Test Example 2: RNA-Seq gene expression level test Using gingival fibroblast HGF (manufactured by ScienCell Research Laboratories) as a test cell, 10 parts by weight of Corning fetal bovine serum manufactured by Fujifilm Wako Pure Chemical Industries, Ltd. in DMEM/HamF12 medium was used. % Of the added medium was seeded in a 5 cm Petri dish with 2 million cells and 3.5 mL of the medium. After culturing at 37° C. and 5% CO 2 to a sub-confluent state, the medium was replaced with the one shown in Table 2 and the cells were cultured for 24 hours. After completion of the culturing, total RNA was collected from the cells using Total RNA Extraction Miniprep System manufactured by Viogene, and a library was prepared using TruSeq Stranded mRNA Sample Prep Kit manufactured by illumina. 50-base single read sequencing was performed on the prepared library using a HiSeq 2500 sequencer manufactured by illlumina. The obtained reads were mapped to the human genome (GRCh38) using STAR, the number of mapped reads was counted for each gene, and statistical analysis of expression comparison between the two groups was performed using DESeq2. Specifically, the gene expression levels of Example 2 were compared with Comparative Example 2 as a reference, and the results obtained by analyzing the fold change (Fold Change) of the marker gene (Symbol) of the antioxidant system shown in Table 3 are shown in Table 3. Indicated.
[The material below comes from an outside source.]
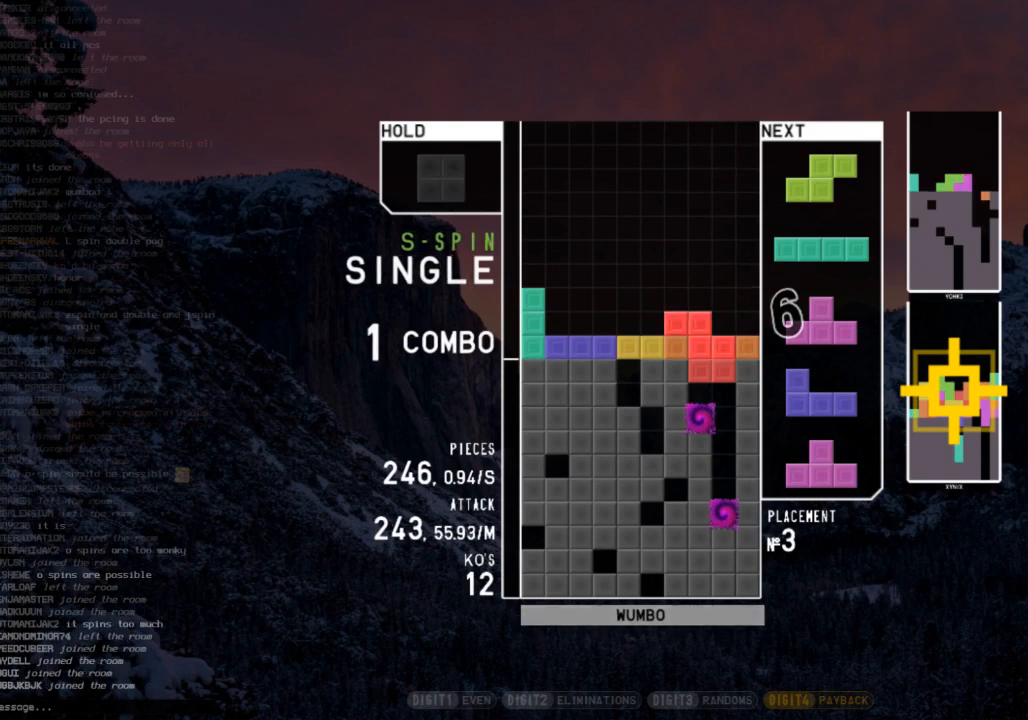
{"keys": ["right"], "events": [[67, "left", "up"], [167, "down", "down"], [233, "left", "down"], [267, "down", "up"], [500, "left", "up"], [500, "right", "down"]]}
As shown in Table 3, thioredoxin reductase TXNRD1 that converts thioredoxin into a reduced form (active form), thioredoxin TXN that converts oxidized protein or peroxiredoxin into a reduced form, and convert oxidized peroxiredoxin into a reduced form It was confirmed that the expression of sulfidoredoxin SRXN1 was promoted 1.9 times, 1.2 times and 2.5 times, respectively. On the other hand, with respect to the enzymes constructing other antioxidant systems such as SOD, GPX and CAT, the expression change was 0.8 to 1.1 times, and no obvious promoting action was observed. That is, it was shown that hinokitiol promotes the expression of thioredoxin reductase, thioredoxin, and/or sulfiredoxin.

Claims (3)

An intracellular antioxidant enhancer containing hinokitiol. The antioxidant function enhancer according to claim 1, which is a thioredoxin system activator. The antioxidant function enhancer according to claim 1 or 2, which is at least one selected from the group consisting of a thioredoxin reductase expression promoter, a thioredoxin expression promoter, and a sulfiredoxin expression promoter.